• EXERCISE
Edit the lines below so that every "Email" becomes "E-mail", keeping everything else the same. Leave the pictures out of your answer.

• INPUT DATA
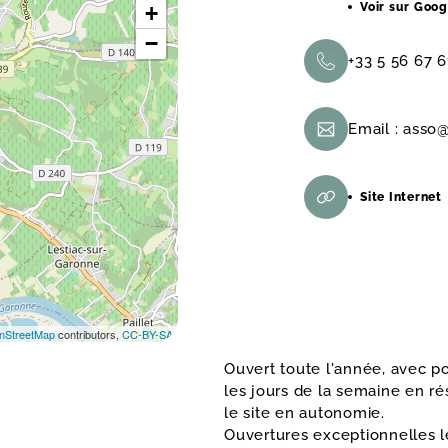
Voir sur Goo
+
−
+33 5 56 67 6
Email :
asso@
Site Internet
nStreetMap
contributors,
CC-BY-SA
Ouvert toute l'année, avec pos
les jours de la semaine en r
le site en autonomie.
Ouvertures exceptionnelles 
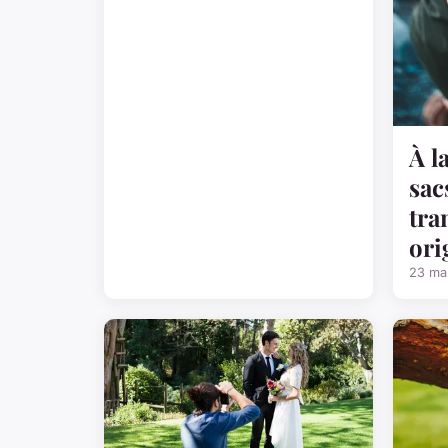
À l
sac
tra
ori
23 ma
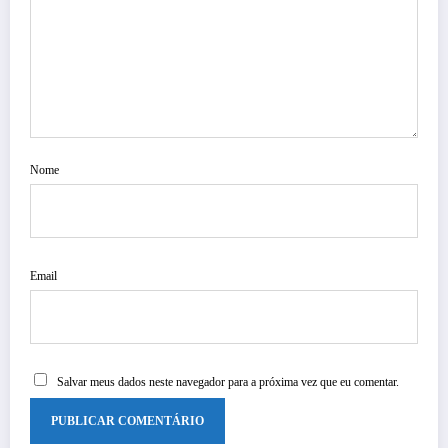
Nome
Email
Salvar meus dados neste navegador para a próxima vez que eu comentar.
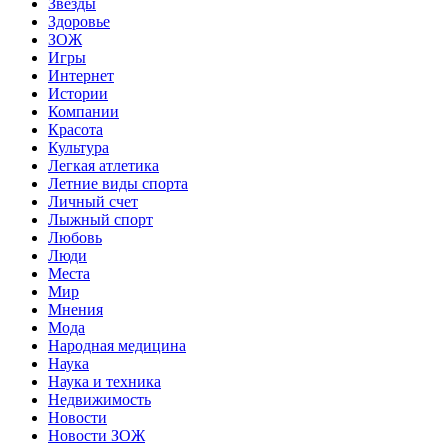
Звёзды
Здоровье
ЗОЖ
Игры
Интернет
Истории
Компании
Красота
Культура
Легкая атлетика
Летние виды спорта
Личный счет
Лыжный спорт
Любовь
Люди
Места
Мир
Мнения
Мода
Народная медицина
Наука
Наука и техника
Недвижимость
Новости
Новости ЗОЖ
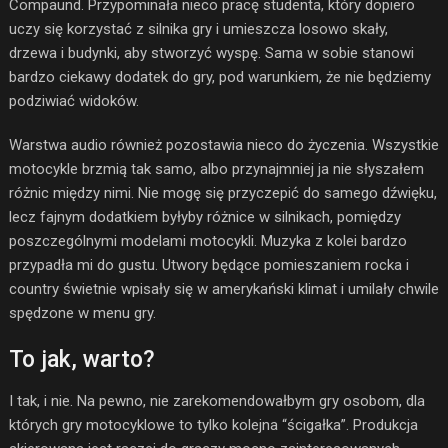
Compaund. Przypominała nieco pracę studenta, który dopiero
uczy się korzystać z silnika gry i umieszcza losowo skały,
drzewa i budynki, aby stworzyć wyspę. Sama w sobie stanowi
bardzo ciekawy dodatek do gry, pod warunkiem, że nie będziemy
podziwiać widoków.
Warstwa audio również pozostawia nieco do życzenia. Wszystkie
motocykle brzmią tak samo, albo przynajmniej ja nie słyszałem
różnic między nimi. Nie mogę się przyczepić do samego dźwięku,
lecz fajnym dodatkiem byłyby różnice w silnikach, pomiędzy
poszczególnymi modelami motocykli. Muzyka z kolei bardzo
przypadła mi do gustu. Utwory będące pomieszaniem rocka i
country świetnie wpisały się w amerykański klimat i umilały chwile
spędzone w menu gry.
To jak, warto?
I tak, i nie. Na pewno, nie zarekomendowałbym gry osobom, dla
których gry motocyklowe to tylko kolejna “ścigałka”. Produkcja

• RESULT BELOW
Voir sur Goo
+
−
+33 5 56 67 6
E-mail :
asso@
Site Internet
nStreetMap
contributors,
CC-BY-SA
Ouvert toute l'année, avec pos
les jours de la semaine en r
le site en autonomie.
Ouvertures exceptionnelles 
À l
sac
tra
ori
23 ma
Nome
E-mail
Salvar meus dados neste navegador para a próxima vez que eu comentar.
Звёзды
Здоровье
ЗОЖ
Игры
Интернет
Истории
Компании
Красота
Культура
Легкая атлетика
Летние виды спорта
Личный счет
Лыжный спорт
Любовь
Люди
Места
Мир
Мнения
Мода
Народная медицина
Наука
Наука и техника
Недвижимость
Новости
Новости ЗОЖ
Compaund. Przypominała nieco pracę studenta, który dopiero
uczy się korzystać z silnika gry i umieszcza losowo skały,
drzewa i budynki, aby stworzyć wyspę. Sama w sobie stanowi
bardzo ciekawy dodatek do gry, pod warunkiem, że nie będziemy
podziwiać widoków.
Warstwa audio również pozostawia nieco do życzenia. Wszystkie
motocykle brzmią tak samo, albo przynajmniej ja nie słyszałem
różnic między nimi. Nie mogę się przyczepić do samego dźwięku,
lecz fajnym dodatkiem byłyby różnice w silnikach, pomiędzy
poszczególnymi modelami motocykli. Muzyka z kolei bardzo
przypadła mi do gustu. Utwory będące pomieszaniem rocka i
country świetnie wpisały się w amerykański klimat i umilały chwile
spędzone w menu gry.
To jak, warto?
I tak, i nie. Na pewno, nie zarekomendowałbym gry osobom, dla
których gry motocyklowe to tylko kolejna “ścigałka”. Produkcja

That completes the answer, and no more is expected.